World War II: The Movie
When the U.S. Army Air Forces needed 100,000 men to volunteer, General Hap Arnold recruited Hollywood.
- By Mark Betancourt
- Air & Space magazine, March 2012
Margaret Herrick Library/Academy Of Motion Picture Arts And Sciences
On a Sunday morning in march 1942, the commander of the U.S. Army Air Forces was sitting in his Washington, D.C. office with Jack Warner, vice president of Warner Bros. Studios. The United States had entered World War II the previous December, and Lieutenant General Henry “Hap” Arnold had spent the past four months shaping his air force into one of the most formidable in the world. Anticipating an air war on two fronts on opposite sides of the globe, the service was rolling out tens of thousands of new airplanes. Arnold needed men to fly them.
Arnold wanted 100,000 pilots, and he told Warner he needed a powerful recruitment movie. After that, he’d need effective training films to get all those recruits flying and fighting as soon as possible. To make all these movies, he proposed building a USAAF motion picture unit, staffed entirely with recruits from Hollywood.
Also in the room during that meeting was Owen Crump, a scriptwriter with a reputation, developed during a career in radio, for speed and accuracy. Since before Pearl Harbor, he and Warner had been making propaganda films for the military, intended to promote the armed forces to an American public reluctant to enter the war in Europe. Crump, who died in 1998, recalled the meeting in an interview recorded during 1991 and 1992 by the Academy of Motion Picture Arts and Sciences. He remembered that after Warner agreed to throw his studio’s weight behind the idea, Arnold turned to Crump and said, “You’re in this too”; he promised both men officers’ commissions on the spot.
On the airplane back to Hollywood, Crump wrote the script for Winning Your Wings, the recruitment film Arnold had commissioned; within days, it was in production. John Huston, who had recently made The Maltese Falcon, was brought on to direct it. Actor Jimmy Stewart, an accomplished pilot who had enlisted the previous year, was given orders to star as the film’s on-camera narrator. Stewart took his service in the Air Forces seriously, and thinking the studio had pulled him away for a publicity stunt, he arrived on set irate. Crump took Stewart across the street to a café and explained what he and Warner were up to. Stewart apologized for the blow-up, knocked out his scenes in a few days, and flew back to his post.

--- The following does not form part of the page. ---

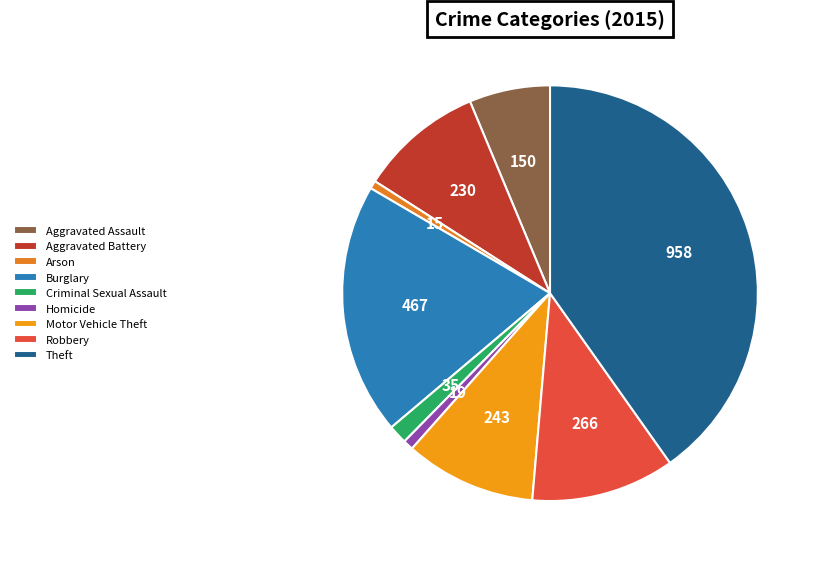

Is it true that Criminal Sexual Assault is 16% of the pie?

False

Winning Your Wings opens with Stewart flying aerobatics in a BT-13 Valiant trainer, which he then lands and taxis up to the camera. He radiates cool in his leather jacket and aviator sunglasses, and he waxes poetic about the importance of winning the war. The scene cuts to a young actress ditching her ground-bound Army date for a boy with wings on his jacket, as Stewart’s voice-over claims that flyboys always get the girl.
The film played in theaters all over the country—and more than 150,000 men signed up to join the Air Forces.
Requests from Washington for more recruitment movies started to pile up, and Warner and Crump realized the studio wouldn’t be able to satisfy its military obligations on top of its normal production schedule. They decided Crump would put together a separate studio devoted to serving the Air Forces. Warner gave Crump the idle Vitagraph Studios lot, where silent films had been made in the 1910s, and Crump set out to turn it into a military post.
Crump began recruiting from the Hollywood studios. A few other notable filmmakers, like director Frank Capra, had already joined the service (Capra was in the Army Signal Corps, which also made training and propaganda films), and Crump didn’t want all the good talent to enlist before he got his unit off the ground. He put an ad in the trade papers, and by the next day his office was flooded with applications from writers, directors, editors, animators, and composers, many of whom were established professionals willing to take a sizable pay cut to join the war effort. Future best-selling novelist Irving Wallace wrote scripts. Artist Wayne Thiebaud painted sets. Larry Ornstein, a trumpet player for the big bands, recorded the reveille that played each morning on the post public address system.